**SHORT EXERCISE:**
Print the entries verbatim, starting at their first line and ending at the line containing "export const myFeature", with both of those lines included. Omit the pictures from your output.
### PROVIDED DATA ###
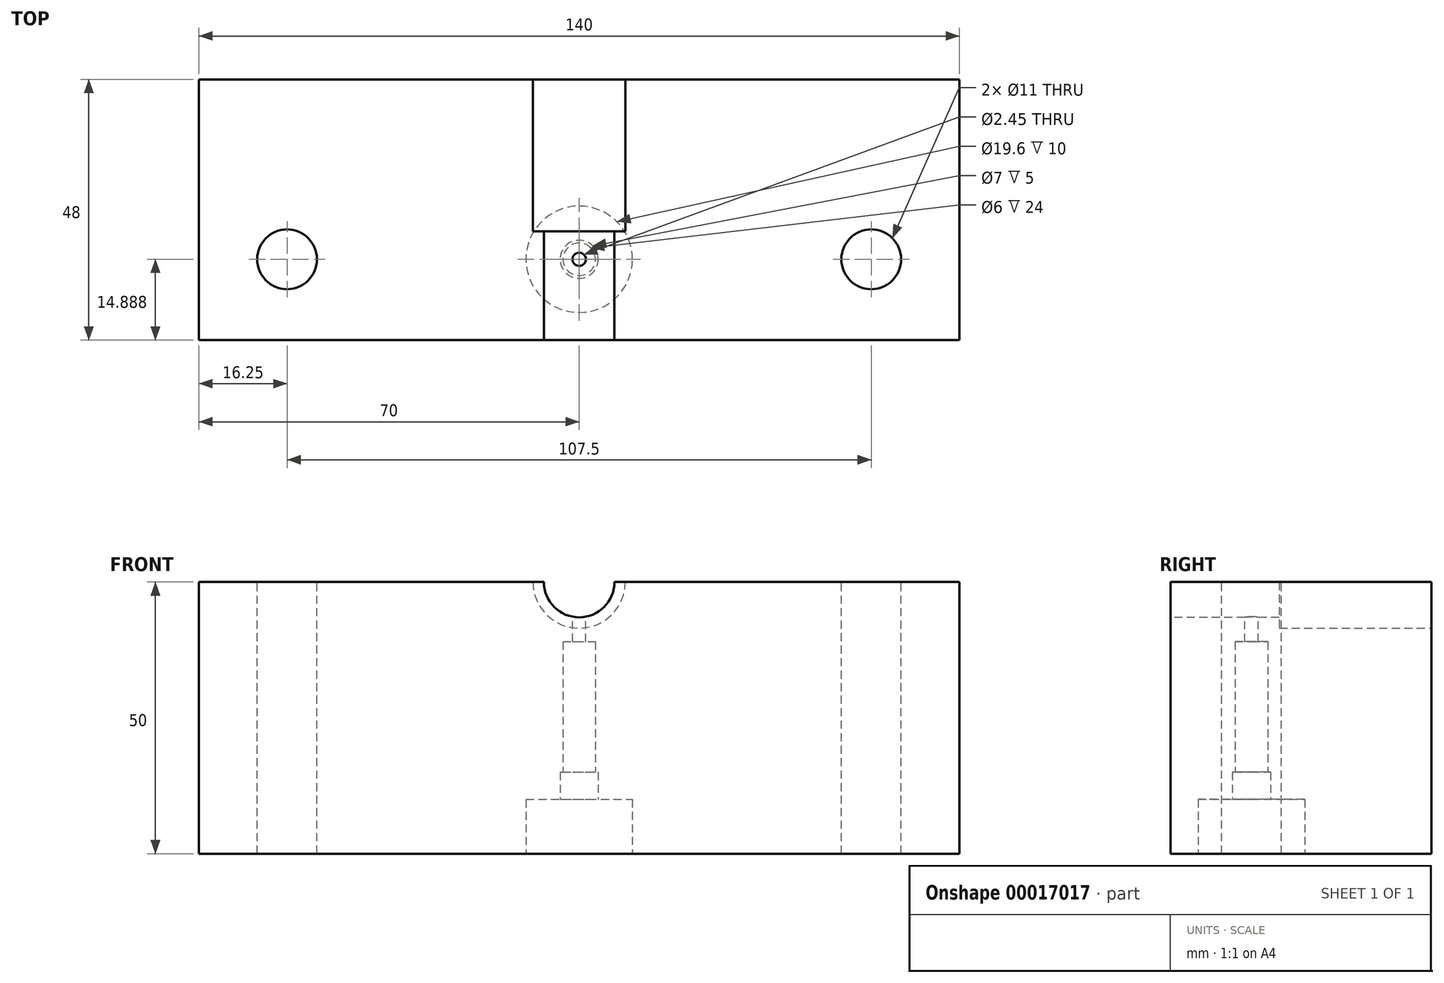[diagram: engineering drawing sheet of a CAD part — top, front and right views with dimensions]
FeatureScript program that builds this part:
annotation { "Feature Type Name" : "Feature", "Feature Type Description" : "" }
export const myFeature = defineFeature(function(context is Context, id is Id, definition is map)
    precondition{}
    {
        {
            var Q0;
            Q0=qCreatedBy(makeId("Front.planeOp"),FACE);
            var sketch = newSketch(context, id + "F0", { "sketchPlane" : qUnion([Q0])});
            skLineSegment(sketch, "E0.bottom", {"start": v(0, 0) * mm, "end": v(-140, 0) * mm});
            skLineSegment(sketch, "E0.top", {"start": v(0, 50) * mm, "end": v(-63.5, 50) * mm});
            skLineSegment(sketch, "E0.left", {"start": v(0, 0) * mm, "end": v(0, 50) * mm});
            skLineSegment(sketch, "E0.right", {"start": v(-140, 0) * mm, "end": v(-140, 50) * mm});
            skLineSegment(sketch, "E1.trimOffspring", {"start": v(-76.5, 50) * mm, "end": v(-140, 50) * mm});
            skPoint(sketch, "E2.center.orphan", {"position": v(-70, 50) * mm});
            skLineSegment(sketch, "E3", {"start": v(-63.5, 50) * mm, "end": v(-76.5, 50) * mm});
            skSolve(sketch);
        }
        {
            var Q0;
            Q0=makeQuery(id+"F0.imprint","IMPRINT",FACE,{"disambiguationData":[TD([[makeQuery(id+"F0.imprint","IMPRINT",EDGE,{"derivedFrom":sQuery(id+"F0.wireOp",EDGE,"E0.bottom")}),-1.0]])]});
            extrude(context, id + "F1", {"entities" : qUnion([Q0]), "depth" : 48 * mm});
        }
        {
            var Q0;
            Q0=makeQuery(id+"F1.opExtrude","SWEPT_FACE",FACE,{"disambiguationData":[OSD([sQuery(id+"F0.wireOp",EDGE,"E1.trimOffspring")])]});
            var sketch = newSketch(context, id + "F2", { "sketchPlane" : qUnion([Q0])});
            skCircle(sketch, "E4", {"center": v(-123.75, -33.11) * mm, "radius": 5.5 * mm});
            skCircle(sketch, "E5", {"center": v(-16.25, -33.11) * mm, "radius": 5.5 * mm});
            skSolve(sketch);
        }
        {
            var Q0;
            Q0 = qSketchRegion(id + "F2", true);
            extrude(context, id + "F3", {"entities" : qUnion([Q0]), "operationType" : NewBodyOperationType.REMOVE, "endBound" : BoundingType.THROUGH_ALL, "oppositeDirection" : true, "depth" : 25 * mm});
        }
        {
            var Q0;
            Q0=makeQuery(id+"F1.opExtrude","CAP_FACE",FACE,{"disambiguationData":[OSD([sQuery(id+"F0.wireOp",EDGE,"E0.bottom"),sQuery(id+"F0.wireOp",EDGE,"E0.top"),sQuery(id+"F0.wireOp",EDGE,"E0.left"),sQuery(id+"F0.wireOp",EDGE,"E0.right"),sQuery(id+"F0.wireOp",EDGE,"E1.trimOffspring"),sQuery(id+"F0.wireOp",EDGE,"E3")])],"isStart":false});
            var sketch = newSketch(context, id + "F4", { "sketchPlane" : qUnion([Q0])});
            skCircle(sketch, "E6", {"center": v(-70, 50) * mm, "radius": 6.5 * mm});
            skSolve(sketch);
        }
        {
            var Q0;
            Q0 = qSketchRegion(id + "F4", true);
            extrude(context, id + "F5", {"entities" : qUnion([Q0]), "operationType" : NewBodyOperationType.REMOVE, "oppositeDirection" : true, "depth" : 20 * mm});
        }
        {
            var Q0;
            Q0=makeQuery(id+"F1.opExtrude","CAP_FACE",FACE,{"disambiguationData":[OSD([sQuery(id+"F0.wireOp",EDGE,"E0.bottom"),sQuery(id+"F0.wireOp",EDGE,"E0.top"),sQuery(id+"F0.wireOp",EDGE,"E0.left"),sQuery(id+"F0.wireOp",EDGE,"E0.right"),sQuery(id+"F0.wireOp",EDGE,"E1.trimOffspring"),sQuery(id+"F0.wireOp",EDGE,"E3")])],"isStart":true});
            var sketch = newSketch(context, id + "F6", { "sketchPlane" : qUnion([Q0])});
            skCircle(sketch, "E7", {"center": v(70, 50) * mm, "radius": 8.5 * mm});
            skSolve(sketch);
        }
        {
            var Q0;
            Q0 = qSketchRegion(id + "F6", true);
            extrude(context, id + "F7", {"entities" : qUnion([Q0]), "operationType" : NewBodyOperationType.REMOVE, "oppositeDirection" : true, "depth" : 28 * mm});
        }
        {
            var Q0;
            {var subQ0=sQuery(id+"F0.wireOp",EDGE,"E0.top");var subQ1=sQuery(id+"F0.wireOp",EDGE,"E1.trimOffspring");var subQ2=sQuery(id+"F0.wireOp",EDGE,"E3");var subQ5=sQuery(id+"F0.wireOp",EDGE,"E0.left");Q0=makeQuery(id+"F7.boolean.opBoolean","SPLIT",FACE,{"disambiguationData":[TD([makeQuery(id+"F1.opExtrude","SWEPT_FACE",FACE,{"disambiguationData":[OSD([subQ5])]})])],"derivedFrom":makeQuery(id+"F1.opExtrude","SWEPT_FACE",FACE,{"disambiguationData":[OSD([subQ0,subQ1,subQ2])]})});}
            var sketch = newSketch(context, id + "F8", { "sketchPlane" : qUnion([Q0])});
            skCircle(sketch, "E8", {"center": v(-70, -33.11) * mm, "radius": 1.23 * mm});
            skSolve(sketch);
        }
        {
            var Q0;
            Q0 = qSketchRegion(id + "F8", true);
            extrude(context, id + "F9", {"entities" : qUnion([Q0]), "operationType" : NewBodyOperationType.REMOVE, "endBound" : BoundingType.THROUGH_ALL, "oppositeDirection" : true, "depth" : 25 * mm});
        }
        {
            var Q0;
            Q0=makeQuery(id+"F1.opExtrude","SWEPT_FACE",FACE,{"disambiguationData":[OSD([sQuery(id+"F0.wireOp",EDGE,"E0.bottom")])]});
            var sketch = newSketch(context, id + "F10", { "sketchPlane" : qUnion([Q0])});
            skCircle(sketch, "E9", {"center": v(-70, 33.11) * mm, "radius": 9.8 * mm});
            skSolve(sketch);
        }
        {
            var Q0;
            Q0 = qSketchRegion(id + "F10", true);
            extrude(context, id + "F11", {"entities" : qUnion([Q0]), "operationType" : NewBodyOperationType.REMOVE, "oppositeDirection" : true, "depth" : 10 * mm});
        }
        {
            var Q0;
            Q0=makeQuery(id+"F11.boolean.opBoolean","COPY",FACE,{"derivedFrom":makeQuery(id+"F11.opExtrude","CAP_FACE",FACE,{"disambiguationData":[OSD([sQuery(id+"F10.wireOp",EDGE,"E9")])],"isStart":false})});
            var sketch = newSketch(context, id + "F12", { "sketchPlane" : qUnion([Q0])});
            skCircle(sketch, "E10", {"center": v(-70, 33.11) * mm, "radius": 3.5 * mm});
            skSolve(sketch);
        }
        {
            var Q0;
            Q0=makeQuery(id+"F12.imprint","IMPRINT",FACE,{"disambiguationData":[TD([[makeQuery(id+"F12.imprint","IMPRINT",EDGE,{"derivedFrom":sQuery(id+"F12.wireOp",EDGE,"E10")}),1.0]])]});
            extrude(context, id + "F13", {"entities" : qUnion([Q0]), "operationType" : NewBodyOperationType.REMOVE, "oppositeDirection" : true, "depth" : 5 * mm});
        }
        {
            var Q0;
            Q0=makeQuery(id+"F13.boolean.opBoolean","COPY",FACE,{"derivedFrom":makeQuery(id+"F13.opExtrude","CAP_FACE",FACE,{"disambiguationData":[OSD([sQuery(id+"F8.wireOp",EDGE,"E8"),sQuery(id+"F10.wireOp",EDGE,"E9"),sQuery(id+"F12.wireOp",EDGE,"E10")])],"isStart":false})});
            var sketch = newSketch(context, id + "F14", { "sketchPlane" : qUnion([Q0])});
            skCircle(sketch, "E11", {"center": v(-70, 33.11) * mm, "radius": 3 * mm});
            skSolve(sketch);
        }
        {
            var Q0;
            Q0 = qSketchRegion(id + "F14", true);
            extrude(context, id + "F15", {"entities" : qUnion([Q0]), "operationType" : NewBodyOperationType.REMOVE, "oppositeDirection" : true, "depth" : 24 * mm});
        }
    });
###
**SOLUTION FOR THIS TASK:**
[diagram: engineering drawing sheet of a CAD part — top, front and right views with dimensions]
FeatureScript program that builds this part:
annotation { "Feature Type Name" : "Feature", "Feature Type Description" : "" }
export const myFeature = defineFeature(function(context is Context, id is Id, definition is map)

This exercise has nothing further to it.